PAGE EXCERPT:
== Segment start ==

Israeli professor is keen to meat you

Global changemaker Professor Yaakov Nahmias will visit Australia next month as a guest of Australian Friends of the Hebrew University for two public events in Sydney and a private lecture in Melbourne.

Professor Yaakov Nahmias (right) from the Hebrew University.
Professor Yaakov Nahmias (right) from the Hebrew University.

From a world breakthrough in lab-produced meat to taking cellular samples to test the effectiveness of new drugs, Hebrew University (HU) Professor Yaakov Nahmias is a global changemaker.

He will visit Australia next month as a guest of Australian Friends of the Hebrew University for two public events in Sydney and a private lecture in Melbourne.

Nahmias, who founded Future Meat Technologies in 2018, told The AJN that after successful trials and more than $390 million raised through investment rounds, the company is ready to build the first large-scale cultured meat factory – possibly by the end of 2024.

“Once we can do that, the growth of this technology can be essentially exponential,” he said.

== Segment end ==

[Data entries]

== Segment start ==

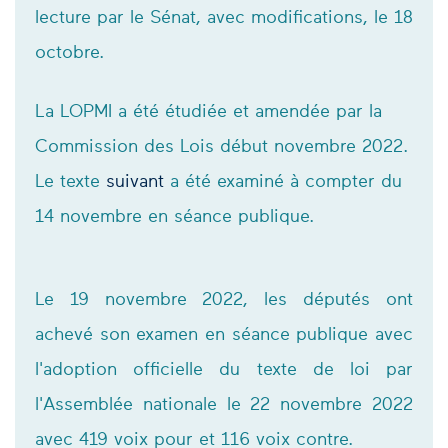
lecture par le Sénat, avec modifications, le 18
octobre.
La LOPMI a été étudiée et amendée par la
Commission des Lois début novembre 2022.
Le texte
suivant
a été examiné à compter du
14 novembre en séance publique.
Le 19 novembre 2022, les députés ont
achevé son examen en séance publique avec
l'adoption officielle du texte de loi par
l'Assemblée nationale le 22 novembre 2022
avec 419 voix pour et 116 voix contre.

== Segment end ==

DIRECTIONS: According to the page excerpt about Professor Yaakov Nahmias, what is Future Meat Technologies ready to build?

PROBLEM SOLUTION: The first large-scale cultured meat factory, possibly by the end of 2024.